# Acetamiprid?



## Hera (Sep 26, 2010)

I've been getting a flare up of mealies on a few of my paphs and I was using Malthion which seems to not be doing any good anymore. Maybe they've become resistant, maybe I should apply more often, I'm not sure. The question that I have is, I went out to buy Bayer Rose and Flower insect spray and couldn't find it, but I did find Ortho Rosepride Insect Killer with acetamiprid. Has anyone used this product? I'm nervous about using something new and not sure about the effectivness. Weigh-in please.


----------



## likespaphs (Sep 26, 2010)

Hera said:


> ...maybe I should apply more often, I'm not sure. ...




NO!!!!!!!!!!!!!!!!!!!!!!!!!!!!!!
you said it, they have become resistant. it is imperative to rotate rotate rotate modes of action of pesticides.

the chart referenced here is helpful: http://www.slippertalk.com/forum/showthread.php?t=10098&highlight=mode+action

they suggest three different modes of action

i have used TriStar, which is the professional formulation of acetamiprid for several years. i like it. i have not noticed phytotoxicity (damage to the plant because of the pesticide) on anything. i believe it is even safe to use on poinsettias in bract.

=======

Prompt 1 → Report each line in the records that contains the word "vous".
The forum thread and the records are unrelated material.

=======

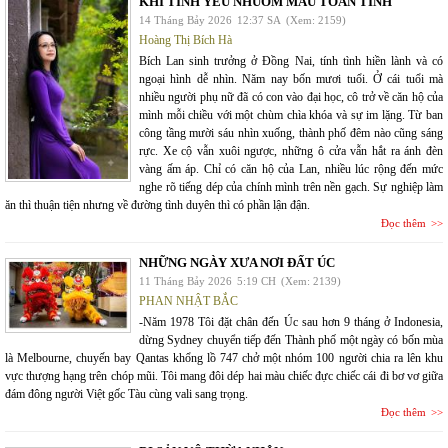
KHI TÌNH YÊU NHUỐM MÀU TOAN TÍNH
14 Tháng Bảy 2026
12:37 SA
(Xem: 2159)
Hoàng Thị Bích Hà
Bích Lan sinh trưởng ở Đồng Nai, tính tình hiền lành và có
ngoại hình dễ nhìn. Năm nay bốn mươi tuổi. Ở cái tuổi mà
nhiều người phụ nữ đã có con vào đại học, cô trở về căn hộ của
mình mỗi chiều với một chùm chìa khóa và sự im lặng. Từ ban
công tầng mười sáu nhìn xuống, thành phố đêm nào cũng sáng
rực. Xe cộ vẫn xuôi ngược, những ô cửa vẫn hắt ra ánh đèn
vàng ấm áp. Chỉ có căn hộ của Lan, nhiều lúc rộng đến mức
nghe rõ tiếng dép của chính mình trên nền gạch. Sự nghiệp làm
ăn thì thuận tiện nhưng về đường tình duyên thì có phần lận đận.
Đọc thêm
NHỮNG NGÀY XƯA NƠI ĐẤT ÚC
11 Tháng Bảy 2026
5:19 CH
(Xem: 2139)
PHAN NHẬT BẮC
-Năm 1978 Tôi đặt chân đến Úc sau hơn 9 tháng ở Indonesia,
dừng Sydney chuyển tiếp đến Thành phố một ngày có bốn mùa
là Melbourne, chuyến bay Qantas khổng lồ 747 chở một nhóm 100 người chia ra lên khu
vực thượng hạng trên chóp mũi. Tôi mang đôi dép hai màu chiếc đực chiếc cái đi bơ vơ giữa
đám đông người Việt gốc Tàu cùng vali sang trọng.
Đọc thêm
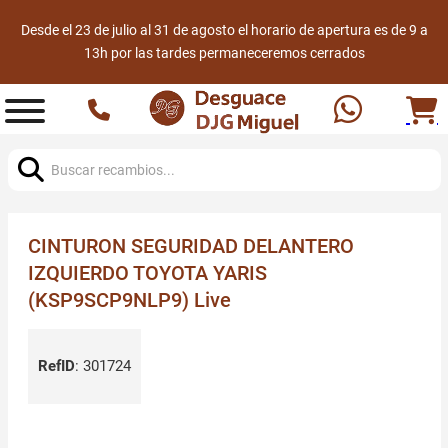
Desde el 23 de julio al 31 de agosto el horario de apertura es de 9 a
13h por las tardes permaneceremos cerrados
Buscar:
CINTURON SEGURIDAD DELANTERO
IZQUIERDO TOYOTA YARIS
(KSP9SCP9NLP9) Live
RefID
:
301724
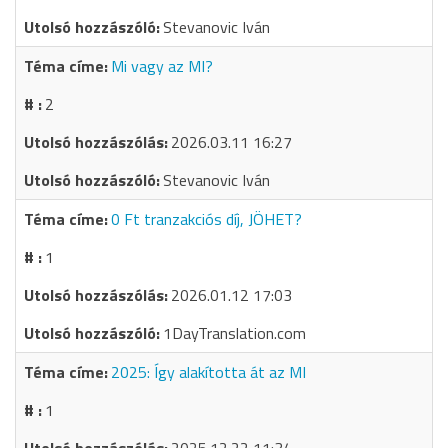
Stevanovic Iván
Mi vagy az MI?
2
2026.03.11 16:27
Stevanovic Iván
0 Ft tranzakciós díj, JÖHET?
1
2026.01.12 17:03
1DayTranslation.com
2025: Így alakította át az MI
1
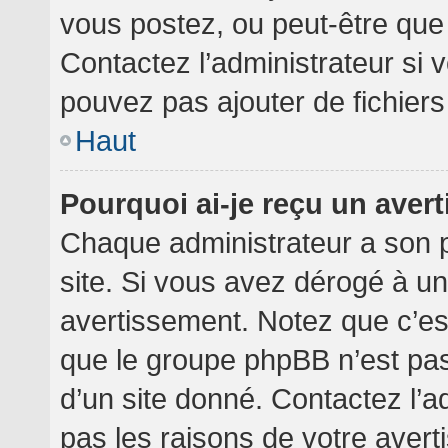
vous postez, ou peut-être que
Contactez l’administrateur si
pouvez pas ajouter de fichiers
Haut
Pourquoi ai-je reçu un aver
Chaque administrateur a son 
site. Si vous avez dérogé à u
avertissement. Notez que c’est 
que le groupe phpBB n’est pa
d’un site donné. Contactez l’
pas les raisons de votre avert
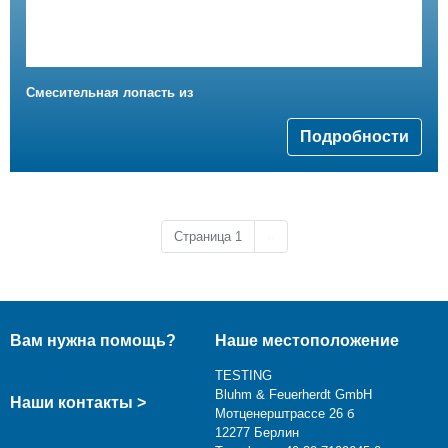
Смесительная лопасть из
Подробности
Следующая страница
Страница 1
››
Вам нужна помощь?
Наше местоположение
TESTING
Bluhm & Feuerherdt GmbH
Наши контакты >
Мотценерштрассе 26 б
12277 Берлин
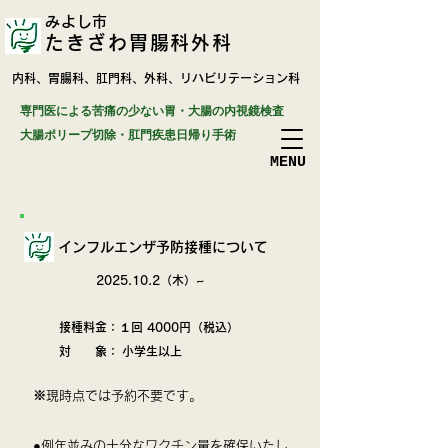
みよし市
たきざわ胃腸科外科
​内科、胃腸科、肛門科、外科、リハビリテーション科
専門医による苦痛の少ない胃・大腸の内視鏡検査
​大腸ポリープ切除・肛門疾患日帰り手術
​MENU
インフルエンザ予防接種について
2025.10.2
（木）~
接種料金：
１
回 4000
円
（税込）
対 象
：
小学生以上
※現時点では予約不要です。
●例年並みの十分なワクチン量を確保いたし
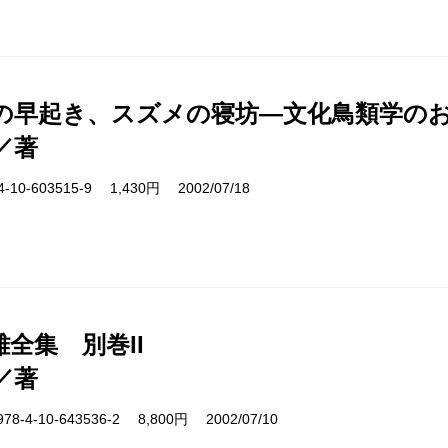
の早起き、スズメの寝坊―文化鳥類学の
／著
10-603515-9 1,430円 2002/07/18
全集 別巻II
／著
4-10-643536-2 8,800円 2002/07/10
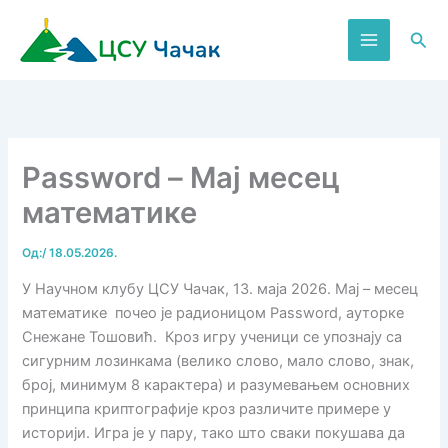
Пређи
на
Пре
садржај
Password – Мај месец
математике
Од:
/
18.05.2026.
У Научном клубу ЦСУ Чачак, 13. маја 2026. Мај – месец
математике почео је радионицом Password, ауторке
Снежане Тошовић. Кроз игру ученици се упознају са
сигурним лозинкама (велико слово, мало слово, знак,
број, минимум 8 карактера) и разумевањем основних
принципа криптографије кроз различите примере у
историји. Игра је у пару, тако што сваки покушава да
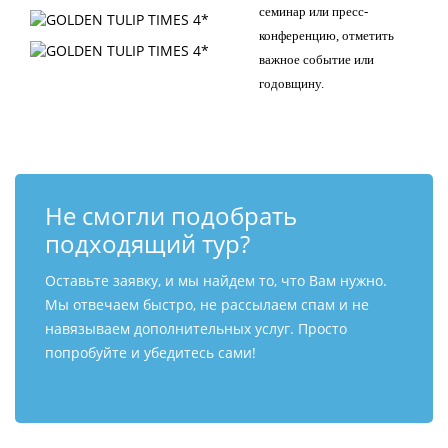
семинар или пресс-
конференцию, отметить
важное событие или
годовщину.
Не смогли подобрать
подходящий тур?
Оставьте заявку, и мы найдем то, что Вам нужно.
Мы отвечаем быстро, не рассылаем спам и не
навязываем дополнительных услуг. Просто
попробуйте и убедитесь сами!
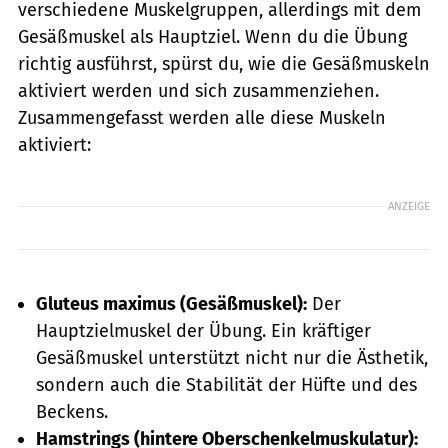
verschiedene Muskelgruppen, allerdings mit dem
Gesäßmuskel als Hauptziel. Wenn du die Übung
richtig ausführst, spürst du, wie die Gesäßmuskeln
aktiviert werden und sich zusammenziehen.
Zusammengefasst werden alle diese Muskeln
aktiviert:
ANZEIGE
Gluteus maximus (Gesäßmuskel):
Der
Hauptzielmuskel der Übung. Ein kräftiger
Gesäßmuskel unterstützt nicht nur die Ästhetik,
sondern auch die Stabilität der Hüfte und des
Beckens.
Hamstrings (hintere Oberschenkelmuskulatur):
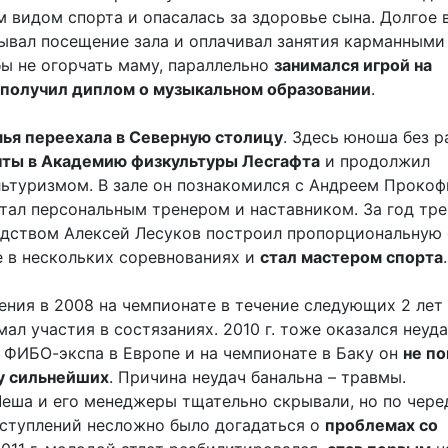
 видом спорта и опасалась за здоровье сына. Долгое 
ывал посещение зала и оплачивал занятия карманными
бы не огорчать маму, параллельно
занимался игрой на
 получил диплом о музыкальном образовании
.
ья переехала в Северную столицу
. Здесь юноша без 
нты в Академию физкультуры Лесгафта
и продолжил
льтуризмом. В зале он познакомился с Андреем Прокоф
стал персональным тренером и наставником. За год тр
одством Алексей Лесуков построил пропорциональную 
е в нескольких соревнованиях и
стал мастером спорта
.
ения в 2008 на чемпионате в течение следующих 2 лет 
ал участия в состязаниях. 2010 г. тоже оказался неуд
 ФИБО-экспа в Европе и на чемпионате в Баку он
не по
у сильнейших
. Причина неудач банальна – травмы.
еша и его менеджеры тщательно скрывали, но по чере
ступлений несложно было догадаться о
проблемах со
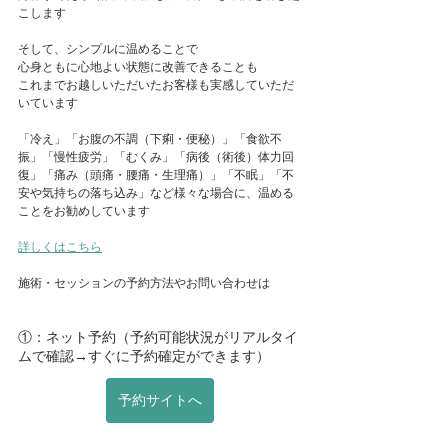
こします
そして、シンプルに温めることで
心身ともに心地よい状態に改善できることも
これまでお越しいただいたお客様も実感していただ
いています
「冷え」「お腹の不調（下痢・便秘）」「食欲不
振」「慢性疲労」「むくみ」「病後（術後）体力回
復」「痛み（頭痛・腰痛・生理痛）」「不眠」「不
安や気持ちの落ち込み」など様々な場合に、温める
ことをお勧めしています
詳しくはこちら
施術・セッションの予約方法やお問い合わせは
①：ネット予約（予約可能状況がリアルタイ
ムで確認→すぐに予約確定ができます）
予約サイトへ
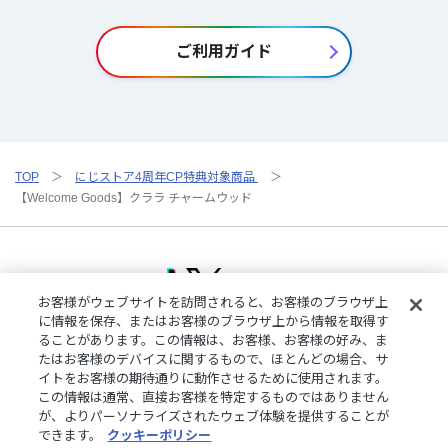
ご利用ガイド
TOP
にじストア4周年CP特典対象商品
【Welcome Goods】クララ チャームウッド
お客様がウェブサイトを訪問されると、お客様のブラウザ上
に情報を保存、またはお客様のブラウザ上から情報を取得す
ることがあります。この情報は、お客様、お客様の好み、ま
ご利用規約
特定商取引法に基づく表記
プライバシーポリシー
たはお客様のデバイスに関するもので、ほとんどの場合、サ
ご利用ガイド
よくある質問
お問い合わせ
にじさんじ公式サイト
イトをお客様の期待通りに動作させるために使用されます。
クッキーの詳細
この情報は通常、直接お客様を特定するものではありません
が、よりパーソナライズされたウェブ体験を提供することが
できます。
クッキーポリシー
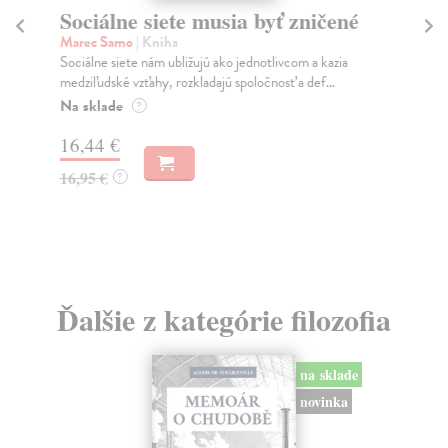
Sociálne siete musia byť zničené
S
K
Marec Samo
| Kniha
Sociálne siete nám ubližujú ako jednotlivcom a kazia
Mik
medziľudské vzťahy, rozkladajú spoločnosť a def...
Mon
o k
Na sklade
?
Na
16,44 €
23
16,95 €
?
24
Ďalšie z kategórie filozofia
na sklade
novinka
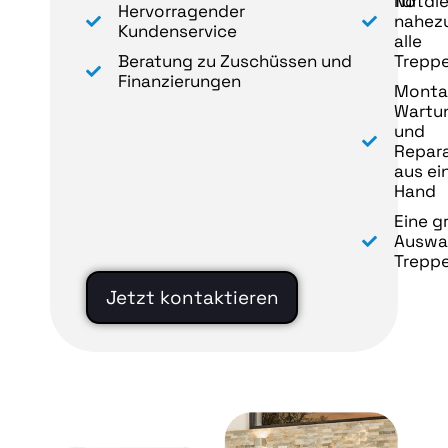
für
Notdi
Hervorragender
nahez
Kundenservice
alle
Beratung zu Zuschüssen und
Trepp
Finanzierungen
Monta
Wartu
und
Repara
aus ei
Hand
Eine g
Auswa
Treppe
Jetzt kontaktieren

=======

Prompt 2 → In the forum thread, what product name does likespaphs give for the professional formulation of acetamiprid?

Reply 1 →
vous postez, ou peut-être que
site. Si vous avez dérogé à u

Reply 2 → TriStar